Provided entries:
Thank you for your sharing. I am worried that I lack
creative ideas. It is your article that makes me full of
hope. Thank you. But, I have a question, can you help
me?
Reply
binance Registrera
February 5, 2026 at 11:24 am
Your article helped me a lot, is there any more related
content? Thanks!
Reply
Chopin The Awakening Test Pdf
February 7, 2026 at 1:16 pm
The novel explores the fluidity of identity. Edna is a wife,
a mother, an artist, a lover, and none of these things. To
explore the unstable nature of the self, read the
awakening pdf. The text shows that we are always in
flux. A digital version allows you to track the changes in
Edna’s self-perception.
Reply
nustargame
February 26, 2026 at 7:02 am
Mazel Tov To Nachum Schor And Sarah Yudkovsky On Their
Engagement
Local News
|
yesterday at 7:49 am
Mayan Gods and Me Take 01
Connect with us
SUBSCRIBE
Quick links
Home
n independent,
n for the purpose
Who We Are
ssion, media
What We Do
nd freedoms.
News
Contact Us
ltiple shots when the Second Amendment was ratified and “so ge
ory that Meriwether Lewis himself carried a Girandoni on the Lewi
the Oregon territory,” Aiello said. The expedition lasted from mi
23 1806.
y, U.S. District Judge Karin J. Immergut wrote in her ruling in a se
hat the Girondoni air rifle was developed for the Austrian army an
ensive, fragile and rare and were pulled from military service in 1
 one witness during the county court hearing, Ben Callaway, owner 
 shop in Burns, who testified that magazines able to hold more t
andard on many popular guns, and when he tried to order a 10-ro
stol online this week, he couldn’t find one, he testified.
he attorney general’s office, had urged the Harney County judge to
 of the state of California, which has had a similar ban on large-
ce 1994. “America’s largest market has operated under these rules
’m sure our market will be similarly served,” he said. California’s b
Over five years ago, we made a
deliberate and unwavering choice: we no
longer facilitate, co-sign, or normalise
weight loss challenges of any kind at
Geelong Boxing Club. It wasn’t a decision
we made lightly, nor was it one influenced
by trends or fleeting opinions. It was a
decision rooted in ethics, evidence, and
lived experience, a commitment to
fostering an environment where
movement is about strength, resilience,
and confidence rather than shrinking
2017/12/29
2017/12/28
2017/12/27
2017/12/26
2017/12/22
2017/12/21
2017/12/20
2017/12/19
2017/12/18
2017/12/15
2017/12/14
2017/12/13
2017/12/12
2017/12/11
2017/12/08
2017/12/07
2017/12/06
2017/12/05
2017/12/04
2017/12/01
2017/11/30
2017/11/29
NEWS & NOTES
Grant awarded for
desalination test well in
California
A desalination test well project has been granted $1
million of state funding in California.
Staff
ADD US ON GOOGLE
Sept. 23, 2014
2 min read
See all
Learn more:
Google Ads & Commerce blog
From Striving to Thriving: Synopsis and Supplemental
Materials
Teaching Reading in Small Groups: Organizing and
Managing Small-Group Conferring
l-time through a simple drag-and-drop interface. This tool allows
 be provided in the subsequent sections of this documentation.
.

Task objective: When a line of the records holds the word "Edna", copy that line.

Finished exercise:
The novel explores the fluidity of identity. Edna is a wife,
Edna’s self-perception.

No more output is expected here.